练习文本
________________________
新型锂离子电池正极材料LiFeSO4F的掺杂改性研究

LiFeSO4F was discovered as a new cathode material for lithium ion batteries in 2010. The specific energy of LiFeSO4F is similar to that of LiFePO4, with a little higher discharge voltage of 3.6 V. The material has a unique 3D framework, which facilitates the Li+ ion diffusion and transportation. Therefore, LiFeSO4F is regarded as a promising sulphate based cathode material for lithium ion batteries. However, the extremely low electronic conductivity of LiFeSO4F seriously hinders the high rate charge-discharge performance of the material. .The proposed research program aims to increase the electronic conductivity of LiFeSO4F to improve its high rate cycling performance. The first stage of the research is to study the relationships between the electronic/crystal structures, physical properties and electrochemical performance of LiFeSO4F with combinative experimental techniques and first principle calculations. This will enable us to find out the key factors those limit the electronic conductivity and Li+ ion diffusion of the material. Based on this, cation (or anion) doped LiFeSO4F will be designed by first principle calculations, and then be prepared by a novel solvent thermal synthetic method. The doped materials will show much higher electronic conductivities, which will lead to excellent high rate cycling performance. .The first principle calculations will be performed by the local spin density approximation (LSDA), generalized gradient approximation (GGA), or the LDA + U, GGA +U methods. Different experiemental techniques will be used to study the structural and physical properties of the material, such as X-ray diffraction (XRD) , scanning electron microscope (SEM), transmission electron microscope (TEM), high resolution transmission electron microscope (HRTEM), X-ray photoelectron spectroscopy (XPS), Mossbauer spectroscopy, and SQUID PPMS etc. The electrochemical properties of the material will be studied by charge-discharge cycling, cyclic voltammetry (CV), electrochemical impedance spectroscopy (EIS), galvanostatic intermittent titration technique (GITT) and potentiostatic intermittent titration technique (PITT)..Based on this research, we will obtain doped LiFeSO4F cathode materials which show excellent high rate performance. In parallel, the results obtained form this study will provide a model for the design of cathode materials using first principle calculations.
________________________
现有列表
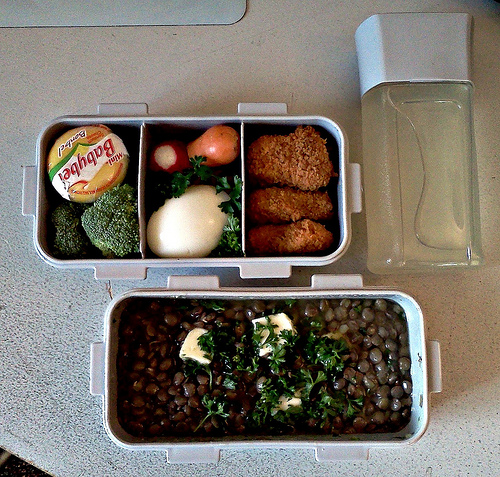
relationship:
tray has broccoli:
________________________
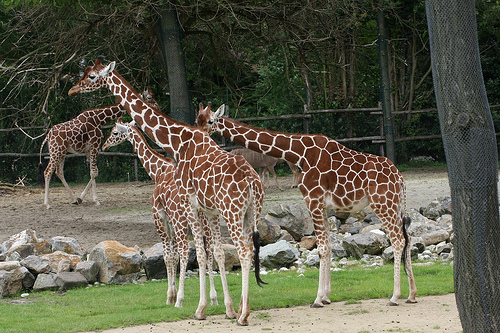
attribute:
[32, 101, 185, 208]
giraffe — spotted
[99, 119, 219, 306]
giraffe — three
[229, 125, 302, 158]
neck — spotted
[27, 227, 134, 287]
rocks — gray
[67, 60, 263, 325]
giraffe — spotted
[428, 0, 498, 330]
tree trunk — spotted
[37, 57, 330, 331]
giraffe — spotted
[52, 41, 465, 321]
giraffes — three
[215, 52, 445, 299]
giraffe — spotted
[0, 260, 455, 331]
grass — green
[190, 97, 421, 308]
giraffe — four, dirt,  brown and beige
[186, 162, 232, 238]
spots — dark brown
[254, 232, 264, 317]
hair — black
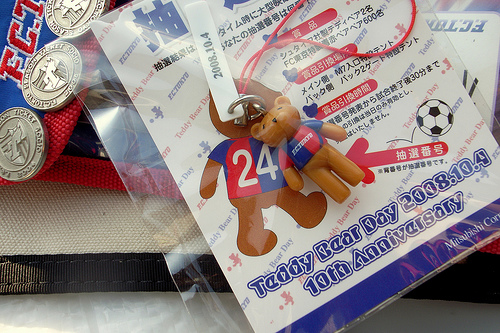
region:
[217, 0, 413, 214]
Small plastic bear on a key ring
________________________
问题
• A. 把列表中从含有“[52, 41, 465, 321]”的那一行到含有“hair — black”的那一行（首尾两行都算）整理成编号列表，空行不要列入。
• B. 接着关于LiFeSO4F掺杂改性研究的文本往下写，补出紧随其后的下一部分。

各题答案
• A.
1. [52, 41, 465, 321]
2. giraffes — three
3. [215, 52, 445, 299]
4. giraffe — spotted
5. [0, 260, 455, 331]
6. grass — green
7. [190, 97, 421, 308]
8. giraffe — four, dirt,  brown and beige
9. [186, 162, 232, 238]
10. spots — dark brown
11. [254, 232, 264, 317]
12. hair — black

• B.
LiFeSO4F是2010年发现的新型硫酸盐基锂离子电池正极材料，具有重要的应用前景。该材料的工作电压适中，比能量与LiFePO4相当，其独特的三维晶体结构更有利于锂离子的扩散。但是，LiFeSO4F的电子绝缘性严重影响了材料的高倍率充放电性能。针对这一科学问题，本项目拟从材料的晶体结构和电子结构入手，结合第一性原理计算与实验研究，建立起LiFeSO4F的结构、物理性质与电化学性能之间的构效关系模型，揭示影响材料电子导电与离子扩散的关键因素。在此基础上，通过适当的离子掺杂对材料的结构进行调制与剪裁，显著提升材料的电子导电率，从而获得较高的锂离子扩散系数，提高材料的充放电倍率性能，为LiFeSO4F正极材料在锂离子电池中的应用奠定基础。

LiFeSO4F是2010年发现的新型硫酸盐基锂离子电池正极材料，该材料的工作电压适中，比能量与LiFePO4相当，其独特的三维晶体结构更有利于锂离子的扩散，但其自身的电子绝缘性严重影响了材料的高倍率重放电性能，针对这一科学问题，本项目从材料的晶体结构和电子结构入手，采用GGA+U的方法计算了LiFeSO4F/FeSO4F体系的平均插入电压为3.54 V，从LiFeSO4F/FeSO4F的电子结构上看，随着Li离子的脱出，材料从莫特哈伯德绝缘体（LiFeSO4F）转变成了电荷转移型绝缘体（FeSO4F）。通过差示扫描量热法和热重测试发现具有优异的安全性能，初始放热温度为385 oC，放出的热量为79.4 J g-1；为了改善材料的电化学性能，通过氧化石墨烯和聚多巴胺对材料进行包覆改性，改性后材料的电导率提高到1.65×10-4 S cm-1，较原始材料提高了7个数量级，使得材料的电化学性能得到明显提升，100次循环后的的放电比容量为113.2 mAh g-1，容量保持率提高到99%，在5 C下的放电比容量达到48.9 mAh g-1；此外，还分别尝试了Ti离子和Mg离子的掺杂改性，穆斯堡尔谱测试发现Ti离子掺杂在材料的Fe（2）位置，通过计算发现材料的能隙由3.9 eV降低为2.1 eV，提高了材料的电子导电率，而Mg离子作为一种同价位的惰性原子掺杂，在锂离子脱嵌过程中稳定材料的晶体结构，因而获得了较好的倍率性能和循环性能，经过掺杂后材料100次循环后的容量保持率达到95%，在2 C倍率下的放电比容量为45 mAh g-1，通过循环伏安曲线的电化学阻抗图谱测试表明，改性后材料的动力学性能远优于原始的LiFeSO4F材料，因而获得了优异的电化学性能。.通过对LiFeSO4F材料一系列的研究，改善了材料的电化学性能，获得了电化学性能优异的LiFeSO4F改性材料。LiFeSO4F作为一种高安全性能的聚阴离子型正极材料，随着材料循环稳定性和倍率性能的提升，为材料的进一步应用奠定了很好的基础。